> [Document text]:

------------------------------------------------------------------------

The Database Administrator

The DBA's first question about any AI agent is the same question they ask about everything: where's the data? With agents, that question turns out to be surprisingly hard to answer. There's the relational database they already manage. There might be a vector store they've never heard of before. There's probably a context window holding things that won't survive a restart. And somewhere upstream, a model was trained on data that nobody in the organization can fully account for.

What gets handed to the DBA, sometimes explicitly, often by default, is a set of problems the traditional DBA role was never designed for. Who owns the embeddings when the source document changes? How stale is the retrieval index, and does anyone know? If the agent cited a policy that was updated last quarter, is that a data bug or a model bug? These aren't database questions exactly. But they live in the data layer, so they land on the DBA's desk. The DBA is frequently the person who discovers that the agent's "knowledge" and the organization's actual state have quietly diverged and the last person who gets credit for catching it.

The DBA can manage the data that feeds an agent. What they usually can't do is change how the agent uses it. That's the full-stack developer's territory the person who wired the whole thing together and is now the single point of contact for every problem nobody else can solve.

The Full-Stack Developer

The full-stack developer working on agents has had to become something they weren't trained to be: part engineer, part prompt author, part evaluator, part data curator. The skills that make someone good at building deterministic systems rigor, precision, clear specifications are necessary but not sufficient here. They also need tolerance for ambiguity, comfort with probabilistic reasoning, and the discipline to test things that can't be unit tested. It's a different kind of engineering, and most people doing it figured it out by breaking things.

The things that are hardest about this job aren't the things that were hard before. Writing the code is fine. Wiring up the API call is fine. The hard part is debugging a system that has no stack trace for the interesting failures. Traditional debugging has a loop: reproduce the bug, isolate the cause, fix the code, verify the fix. Agents break every step. The bug may not reproduce. The cause may be in a model weight nobody can inspect. The "fix" might be a prompt change that helps in one case and hurts in three others. And verification means running the system against enough cases to feel confident which is not the same as being confident. The full-stack developer working on agents is making architectural decisions every day because those decisions have to get made, and nobody else is positioned to make them.

The Software Architect

The software architect looks at an AI agent and sees a system with boundaries, contracts, failure modes, and dependencies. Where the CEO sees a capability and the developer sees a codebase, the architect sees a graph: which components talk to which, what guarantees they make to each other, where the blast radius is if something fails. That systems-thinking lens is exactly what's needed here. It's also frequently absent until after the first major production incident.

The architect's decisions ripple through every other user on this list. A good agent scope decision means IT has something they can actually restart. A good observability decision means QA has something they can actually test. A good trust boundary decision means the non-technical user doesn't accidentally authorize something they didn't understand. The architect rarely meets most of the people their decisions affect. That's the job.


Walk back down the ladder for a moment. The grandmother who doesn't want it to go rogue. The tinkerer who built the happy path. The CEO who made a promise. The QA engineer who can't write a deterministic test. The IT person who can't restart a bad day. The DBA who can't find the data. The developer who became an evaluator. The architect who has to make decisions that stick. They are all users of the same technology. They all need something from it. Almost none of them are talking to each other about what that is what the agent is supposed to do, what counts as correct, who owns what when it fails. That gap, not the technology, is the problem worth solving.

------------------------------------------------------------------------

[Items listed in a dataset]
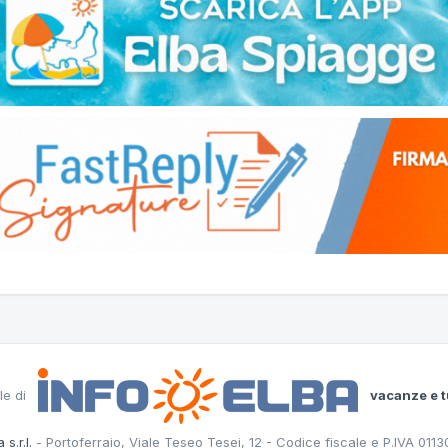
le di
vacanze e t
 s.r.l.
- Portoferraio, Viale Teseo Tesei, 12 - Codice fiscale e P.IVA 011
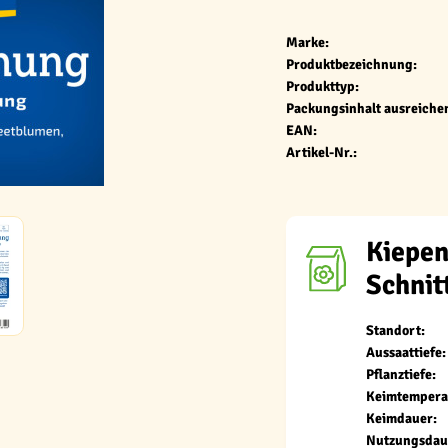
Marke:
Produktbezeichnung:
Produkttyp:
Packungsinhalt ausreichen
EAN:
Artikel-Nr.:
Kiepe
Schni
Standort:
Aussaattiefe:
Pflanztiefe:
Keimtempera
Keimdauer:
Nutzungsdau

------------------------------------------------------------------------

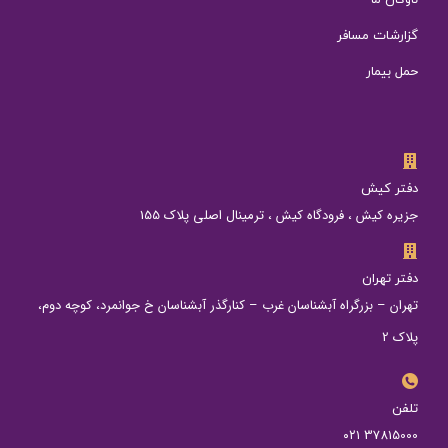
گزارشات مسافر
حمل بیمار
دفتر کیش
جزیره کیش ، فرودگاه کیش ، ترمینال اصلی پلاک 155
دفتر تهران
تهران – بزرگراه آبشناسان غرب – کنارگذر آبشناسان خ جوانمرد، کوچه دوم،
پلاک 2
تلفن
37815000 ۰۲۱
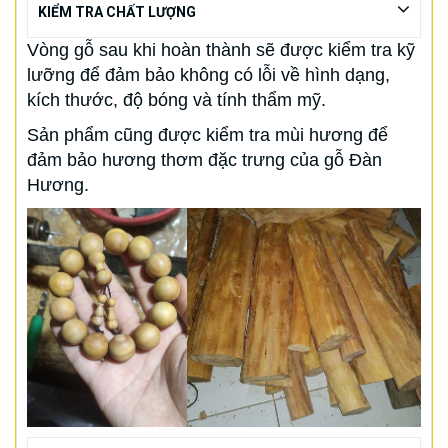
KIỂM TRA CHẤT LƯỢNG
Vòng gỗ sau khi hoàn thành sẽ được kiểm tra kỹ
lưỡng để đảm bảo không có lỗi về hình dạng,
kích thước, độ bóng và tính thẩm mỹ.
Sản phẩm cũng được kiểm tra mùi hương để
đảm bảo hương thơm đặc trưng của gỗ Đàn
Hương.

------------------------------------------------------------------------

> [Exercise details]:
Transcribe the part of the passage about the people who work with AI agents that runs from "The full-stack developer working on agents has" up to and including "by breaking things.". The rows have no connection to the passage about the people who work with AI agents.

> [Written answer]:
The full-stack developer working on agents has had to become something they weren't trained to be: part engineer, part prompt author, part evaluator, part data curator. The skills that make someone good at building deterministic systems rigor, precision, clear specifications are necessary but not sufficient here. They also need tolerance for ambiguity, comfort with probabilistic reasoning, and the discipline to test things that can't be unit tested. It's a different kind of engineering, and most people doing it figured it out by breaking things.